Dettagli esercizio
Sapresti proseguire l'articolo sulla ricerca del Crea dedicata ai bambini in cucina, riprendendo dopo la sua ultima frase?

++++ Testo di partenza

I bambini che danno una mano in cucina mangiano più frutta e verdura: la ricerca del Crea

Far approcciare i bambini al cibo attraverso il gioco e il divertimento permette di far loro apprezzare gli alimenti che si portano in tavola. L’assunto – già divulgato, soprattutto in questi ultimi anni durante i quali imperversano in televisione programmi dedicati alla cucina, da nutrizionisti, pediatri e psicologi –  è avvallato anche dalla recente indagine svolta da ricercatori del Crea-Alimenti e Nutrizione Annalisa Di Nucci, Umberto Scognamiglio, Federica Grant e Laura Rossi.

Lo studio – pubblicato sulla rivista Frontiers in Nutrition – si è svolto su un campione di 99 bambini in età scolare della regione Lazio, ma rappresentativo anche a livello nazionale. Obiettivo: esaminare i cambiamenti delle loro abitudini nutrizionali nel corso e nel post pandemia da Covid-19 e l’eventuale impatto sui fenomeni di ripudio di cibi specifici utilizzando la ‘Scala della neofobia alimentare (Cfns)’. I risultati hanno mostrato che, per gran parte del campione (97%), il rifiuto selettivo del cibo non è cambiato durante il periodo della pandemia. Circa il 70% dei partecipanti non ha mutato le proprie abitudini alimentari, con alcune eccezioni che hanno riguardato alcuni sottogruppi che hanno riportato un aumento del consumo di frutta (22,2%), verdura (19,2%) e legumi (21,2%). Com’era prevedibile, a causa delle misure restrittive, è stato rilevante l’impatto della pandemia sulla sedentarietà, che è passata dal 25,3 al 70,7%. La neofobia (il rifiuto selettivo di alcuni cibi) non è stata associata allo stato ponderale (p-value 0,5). Tuttavia, nei bambini normopeso è stata riscontrata una più alta prevalenza di neofobia di livello intermedio (78,4%). È stato interessante notare come durante l’isolamento sociale, il 39,4% dei bambini studiati sono stati coinvolti nella preparazione dei pasti e come sia aumentata la percentuale che ha condiviso tutti i pasti con la famiglia (32,3% vs. 78,8%). Durante la pandemia, inoltre, la convivenza forzata determinata dal lockdown ha prodotto l’aumento del numero dei pasti consumati in famiglia. Inoltre, nel periodo di convivenza forzata la condivisione dei pasti si è associata alla scelta di verdure e legumi: circa il 95% dei bambini che ha consumato maggiormente questi alimenti, infatti, aveva effettuato entrambi i pasti principali nel nucleo familiare e nel 35% dei casi è risultato che ne mangiavano di più rispetto a quanto accadeva nel periodo pre-pandemico.

++++++++
++++ Materiale di studio

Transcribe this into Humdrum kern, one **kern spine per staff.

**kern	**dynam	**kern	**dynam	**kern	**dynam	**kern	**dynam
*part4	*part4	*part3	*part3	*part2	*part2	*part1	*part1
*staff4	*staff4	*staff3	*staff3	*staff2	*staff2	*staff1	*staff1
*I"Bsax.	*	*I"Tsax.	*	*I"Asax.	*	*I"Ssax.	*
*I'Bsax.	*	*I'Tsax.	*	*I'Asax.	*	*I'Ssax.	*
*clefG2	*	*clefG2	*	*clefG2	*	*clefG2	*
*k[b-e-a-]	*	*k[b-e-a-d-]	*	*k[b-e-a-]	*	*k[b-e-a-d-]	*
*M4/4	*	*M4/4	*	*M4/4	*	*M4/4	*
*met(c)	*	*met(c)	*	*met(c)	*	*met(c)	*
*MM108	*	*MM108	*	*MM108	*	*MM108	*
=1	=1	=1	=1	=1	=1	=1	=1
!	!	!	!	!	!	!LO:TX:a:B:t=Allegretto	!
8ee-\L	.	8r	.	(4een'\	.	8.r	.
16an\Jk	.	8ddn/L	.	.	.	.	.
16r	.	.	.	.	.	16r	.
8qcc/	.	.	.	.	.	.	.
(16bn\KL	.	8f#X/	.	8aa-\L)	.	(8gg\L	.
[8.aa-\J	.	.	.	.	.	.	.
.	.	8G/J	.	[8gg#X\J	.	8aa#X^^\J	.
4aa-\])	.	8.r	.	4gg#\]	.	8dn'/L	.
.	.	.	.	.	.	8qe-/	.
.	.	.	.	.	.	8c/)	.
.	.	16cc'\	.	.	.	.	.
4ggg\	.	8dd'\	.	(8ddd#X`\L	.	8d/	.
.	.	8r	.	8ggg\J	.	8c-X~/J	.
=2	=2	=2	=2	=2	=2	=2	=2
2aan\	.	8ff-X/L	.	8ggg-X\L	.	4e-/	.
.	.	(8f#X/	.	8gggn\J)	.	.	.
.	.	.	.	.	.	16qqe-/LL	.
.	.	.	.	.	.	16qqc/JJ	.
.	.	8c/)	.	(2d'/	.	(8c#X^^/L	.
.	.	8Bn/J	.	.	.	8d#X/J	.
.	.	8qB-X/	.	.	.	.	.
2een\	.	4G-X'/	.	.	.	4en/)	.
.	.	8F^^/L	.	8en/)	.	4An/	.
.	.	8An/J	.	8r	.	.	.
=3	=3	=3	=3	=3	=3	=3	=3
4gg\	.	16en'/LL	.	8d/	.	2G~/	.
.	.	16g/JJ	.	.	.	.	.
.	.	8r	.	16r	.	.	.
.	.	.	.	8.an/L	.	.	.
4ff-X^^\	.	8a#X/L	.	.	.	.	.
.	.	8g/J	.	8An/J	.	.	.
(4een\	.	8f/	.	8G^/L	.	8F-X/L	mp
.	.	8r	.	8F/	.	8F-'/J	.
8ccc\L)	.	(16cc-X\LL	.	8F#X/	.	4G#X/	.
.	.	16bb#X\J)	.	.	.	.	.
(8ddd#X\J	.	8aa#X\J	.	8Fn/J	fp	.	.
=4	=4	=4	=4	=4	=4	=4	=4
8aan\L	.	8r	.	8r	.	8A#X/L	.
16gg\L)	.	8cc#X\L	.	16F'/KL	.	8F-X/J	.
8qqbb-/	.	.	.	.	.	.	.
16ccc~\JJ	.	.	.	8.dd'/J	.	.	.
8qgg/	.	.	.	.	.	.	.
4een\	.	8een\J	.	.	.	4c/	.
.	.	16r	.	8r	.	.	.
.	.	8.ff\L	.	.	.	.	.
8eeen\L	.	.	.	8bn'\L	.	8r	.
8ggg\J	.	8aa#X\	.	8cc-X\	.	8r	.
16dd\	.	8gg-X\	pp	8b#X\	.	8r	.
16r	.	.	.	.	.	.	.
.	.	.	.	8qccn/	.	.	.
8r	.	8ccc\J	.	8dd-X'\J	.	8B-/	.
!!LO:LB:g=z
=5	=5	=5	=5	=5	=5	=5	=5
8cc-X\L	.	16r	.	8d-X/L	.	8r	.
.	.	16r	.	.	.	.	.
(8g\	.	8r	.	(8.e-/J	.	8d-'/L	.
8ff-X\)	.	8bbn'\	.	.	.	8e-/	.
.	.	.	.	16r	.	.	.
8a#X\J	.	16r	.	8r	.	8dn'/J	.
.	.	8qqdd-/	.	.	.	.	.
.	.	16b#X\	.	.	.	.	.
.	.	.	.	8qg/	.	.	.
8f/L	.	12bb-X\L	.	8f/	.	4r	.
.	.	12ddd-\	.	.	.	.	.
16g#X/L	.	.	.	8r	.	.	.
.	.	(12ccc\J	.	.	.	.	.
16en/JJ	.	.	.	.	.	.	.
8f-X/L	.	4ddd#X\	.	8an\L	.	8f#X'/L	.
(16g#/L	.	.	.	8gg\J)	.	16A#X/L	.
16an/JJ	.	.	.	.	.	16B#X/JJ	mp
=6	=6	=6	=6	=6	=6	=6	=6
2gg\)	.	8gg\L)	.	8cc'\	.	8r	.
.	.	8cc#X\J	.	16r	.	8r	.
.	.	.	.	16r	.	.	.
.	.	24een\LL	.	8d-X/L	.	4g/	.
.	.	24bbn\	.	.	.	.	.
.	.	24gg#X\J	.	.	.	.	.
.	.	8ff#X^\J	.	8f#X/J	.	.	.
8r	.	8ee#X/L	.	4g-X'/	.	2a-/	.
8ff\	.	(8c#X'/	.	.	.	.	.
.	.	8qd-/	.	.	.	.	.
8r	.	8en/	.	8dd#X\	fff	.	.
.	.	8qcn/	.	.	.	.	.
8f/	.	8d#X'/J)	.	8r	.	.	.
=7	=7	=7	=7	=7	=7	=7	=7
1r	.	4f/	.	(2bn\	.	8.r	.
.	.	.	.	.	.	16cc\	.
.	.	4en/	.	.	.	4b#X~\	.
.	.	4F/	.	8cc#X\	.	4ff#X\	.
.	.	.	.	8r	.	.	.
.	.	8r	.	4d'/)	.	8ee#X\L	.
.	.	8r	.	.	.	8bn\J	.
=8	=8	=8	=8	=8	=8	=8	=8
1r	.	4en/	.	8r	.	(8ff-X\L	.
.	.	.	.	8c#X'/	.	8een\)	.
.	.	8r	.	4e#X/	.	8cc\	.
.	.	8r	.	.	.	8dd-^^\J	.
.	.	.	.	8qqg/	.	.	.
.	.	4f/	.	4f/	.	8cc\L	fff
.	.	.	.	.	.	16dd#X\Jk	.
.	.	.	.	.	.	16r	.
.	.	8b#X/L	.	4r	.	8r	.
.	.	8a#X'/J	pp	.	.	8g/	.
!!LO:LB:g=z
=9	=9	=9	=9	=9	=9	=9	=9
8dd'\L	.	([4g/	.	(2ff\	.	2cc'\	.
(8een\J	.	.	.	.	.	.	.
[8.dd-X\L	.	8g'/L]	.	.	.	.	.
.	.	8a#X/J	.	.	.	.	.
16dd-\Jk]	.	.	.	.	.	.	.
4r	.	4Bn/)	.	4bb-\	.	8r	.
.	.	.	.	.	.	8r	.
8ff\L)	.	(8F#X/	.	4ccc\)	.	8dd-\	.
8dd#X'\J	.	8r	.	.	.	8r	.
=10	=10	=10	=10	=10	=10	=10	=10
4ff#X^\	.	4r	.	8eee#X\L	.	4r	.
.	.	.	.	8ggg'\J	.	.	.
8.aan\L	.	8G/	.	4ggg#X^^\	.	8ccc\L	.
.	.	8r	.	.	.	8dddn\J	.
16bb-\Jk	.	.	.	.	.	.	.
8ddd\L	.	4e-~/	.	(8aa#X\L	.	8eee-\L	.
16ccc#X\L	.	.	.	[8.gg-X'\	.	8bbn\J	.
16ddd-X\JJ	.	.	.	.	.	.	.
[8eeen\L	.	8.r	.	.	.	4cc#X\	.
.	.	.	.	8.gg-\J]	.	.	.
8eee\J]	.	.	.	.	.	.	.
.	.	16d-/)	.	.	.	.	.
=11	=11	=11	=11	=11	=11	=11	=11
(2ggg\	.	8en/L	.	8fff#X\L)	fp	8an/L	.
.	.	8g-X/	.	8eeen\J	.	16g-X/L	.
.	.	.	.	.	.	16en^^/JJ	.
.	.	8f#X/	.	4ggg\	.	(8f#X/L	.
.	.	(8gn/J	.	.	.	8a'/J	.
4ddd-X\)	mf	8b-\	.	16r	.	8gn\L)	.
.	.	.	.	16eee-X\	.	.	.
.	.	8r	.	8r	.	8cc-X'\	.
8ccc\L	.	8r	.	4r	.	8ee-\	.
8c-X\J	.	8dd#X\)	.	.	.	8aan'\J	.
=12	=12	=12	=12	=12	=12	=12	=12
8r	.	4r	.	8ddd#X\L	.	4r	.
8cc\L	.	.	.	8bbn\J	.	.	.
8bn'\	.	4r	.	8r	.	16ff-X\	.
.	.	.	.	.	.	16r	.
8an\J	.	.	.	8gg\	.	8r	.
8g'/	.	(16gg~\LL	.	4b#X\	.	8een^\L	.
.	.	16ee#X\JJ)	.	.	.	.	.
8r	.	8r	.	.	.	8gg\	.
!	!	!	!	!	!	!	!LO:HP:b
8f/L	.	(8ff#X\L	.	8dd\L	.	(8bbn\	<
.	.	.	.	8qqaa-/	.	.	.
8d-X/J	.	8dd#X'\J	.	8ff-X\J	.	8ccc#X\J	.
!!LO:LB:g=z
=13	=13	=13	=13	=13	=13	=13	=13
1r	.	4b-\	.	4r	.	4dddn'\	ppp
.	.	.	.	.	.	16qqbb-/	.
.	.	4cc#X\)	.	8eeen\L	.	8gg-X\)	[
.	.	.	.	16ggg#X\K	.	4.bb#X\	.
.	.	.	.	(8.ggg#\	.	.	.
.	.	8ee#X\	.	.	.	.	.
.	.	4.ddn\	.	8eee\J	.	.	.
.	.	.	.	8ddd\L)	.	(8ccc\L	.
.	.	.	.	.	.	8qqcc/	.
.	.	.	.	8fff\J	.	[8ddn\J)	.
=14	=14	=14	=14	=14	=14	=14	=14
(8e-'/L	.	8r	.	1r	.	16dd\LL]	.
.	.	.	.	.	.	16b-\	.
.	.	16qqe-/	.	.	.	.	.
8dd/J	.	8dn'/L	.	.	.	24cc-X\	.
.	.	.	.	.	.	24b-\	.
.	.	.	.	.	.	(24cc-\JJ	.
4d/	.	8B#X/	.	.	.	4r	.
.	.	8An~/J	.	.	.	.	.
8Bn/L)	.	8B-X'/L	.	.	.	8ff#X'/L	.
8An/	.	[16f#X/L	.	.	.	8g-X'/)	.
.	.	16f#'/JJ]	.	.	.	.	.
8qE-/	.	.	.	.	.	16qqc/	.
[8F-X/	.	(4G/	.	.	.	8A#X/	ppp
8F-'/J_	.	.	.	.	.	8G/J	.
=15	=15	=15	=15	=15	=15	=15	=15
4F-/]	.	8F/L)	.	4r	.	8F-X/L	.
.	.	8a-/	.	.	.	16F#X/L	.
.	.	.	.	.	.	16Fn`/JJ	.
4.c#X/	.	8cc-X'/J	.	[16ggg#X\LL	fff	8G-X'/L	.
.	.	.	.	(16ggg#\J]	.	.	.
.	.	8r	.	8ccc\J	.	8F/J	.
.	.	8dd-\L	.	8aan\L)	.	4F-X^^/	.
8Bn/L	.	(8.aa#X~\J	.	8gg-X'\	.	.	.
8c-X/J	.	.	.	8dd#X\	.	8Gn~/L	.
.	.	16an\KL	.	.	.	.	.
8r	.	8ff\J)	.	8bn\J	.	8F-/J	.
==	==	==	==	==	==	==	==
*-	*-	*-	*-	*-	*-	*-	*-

++++++++

Risposta
Fondamentali, affinché i bambini apprezzino maggiormente il cibo, i comportamenti dei genitori. Se mamma e papà disapprovano il rifiuto del figlio di fronte a un cibo che non gradisce, il livello di ripudio di cibi diventerà intermedio o addirittura alto; viceversa, preparare i cibi meno graditi con tecniche e piccoli accorgimenti di impiattamento fa sì che siano più apprezzati dai piccoli di casa e che i livelli di neofobia siano bassi (valore p <0,05).
Una delle cause del basso consumo di frutta e verdura nei bambini potrebbe essere la neofobia alimentare – commenta Umberto Scognamiglio ricercatore CREA Alimenti e Nutrizione che ha coordinato lo studio – definita come la riluttanza a mangiare cibi nuovi o sconosciuti: un comportamento molto comune tra i bambini con un ben definito esordio ed evoluzione. Il nostro studio dimostra come le strategie educative adottate dal genitore al momento del pasto possano influenzare in modo determinante le abitudini alimentari e il livello di neofobia del bambino”.